What you are asked to do - Reproduce every record below word for word and include no pictures.

[Object change listings]
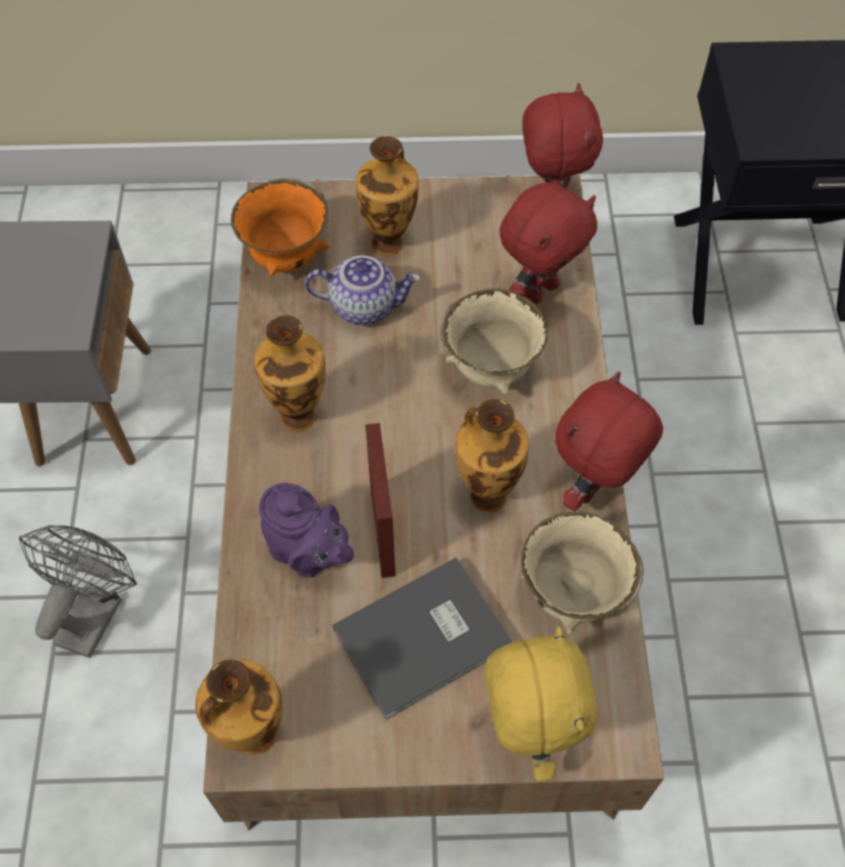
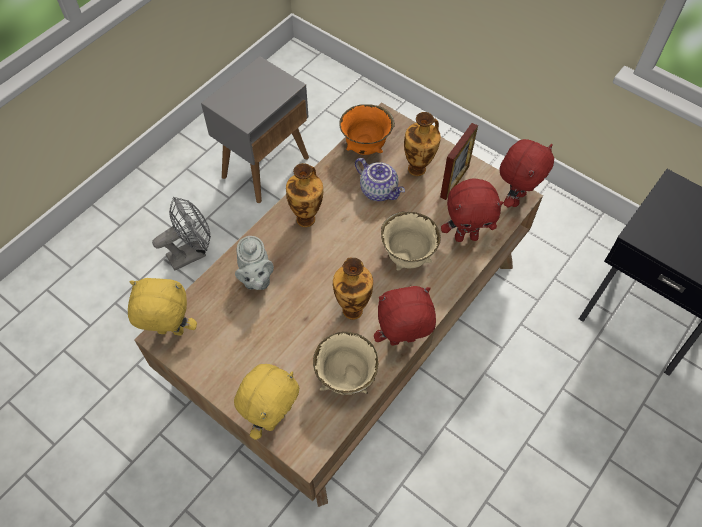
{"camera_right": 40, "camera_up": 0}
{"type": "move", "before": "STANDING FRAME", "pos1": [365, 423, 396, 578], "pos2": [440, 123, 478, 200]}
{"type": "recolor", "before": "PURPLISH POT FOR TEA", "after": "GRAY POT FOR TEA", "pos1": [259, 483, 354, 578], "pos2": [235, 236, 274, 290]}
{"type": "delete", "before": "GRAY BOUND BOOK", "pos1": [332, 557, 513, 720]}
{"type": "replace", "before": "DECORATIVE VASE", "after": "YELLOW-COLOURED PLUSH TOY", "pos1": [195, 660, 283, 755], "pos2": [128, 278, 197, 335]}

Response to the exercise -
{"camera_right": 40, "camera_up": 0}
{"type": "move", "before": "STANDING FRAME", "pos1": [365, 423, 396, 578], "pos2": [440, 123, 478, 200]}
{"type": "recolor", "before": "PURPLISH POT FOR TEA", "after": "GRAY POT FOR TEA", "pos1": [259, 483, 354, 578], "pos2": [235, 236, 274, 290]}
{"type": "delete", "before": "GRAY BOUND BOOK", "pos1": [332, 557, 513, 720]}
{"type": "replace", "before": "DECORATIVE VASE", "after": "YELLOW-COLOURED PLUSH TOY", "pos1": [195, 660, 283, 755], "pos2": [128, 278, 197, 335]}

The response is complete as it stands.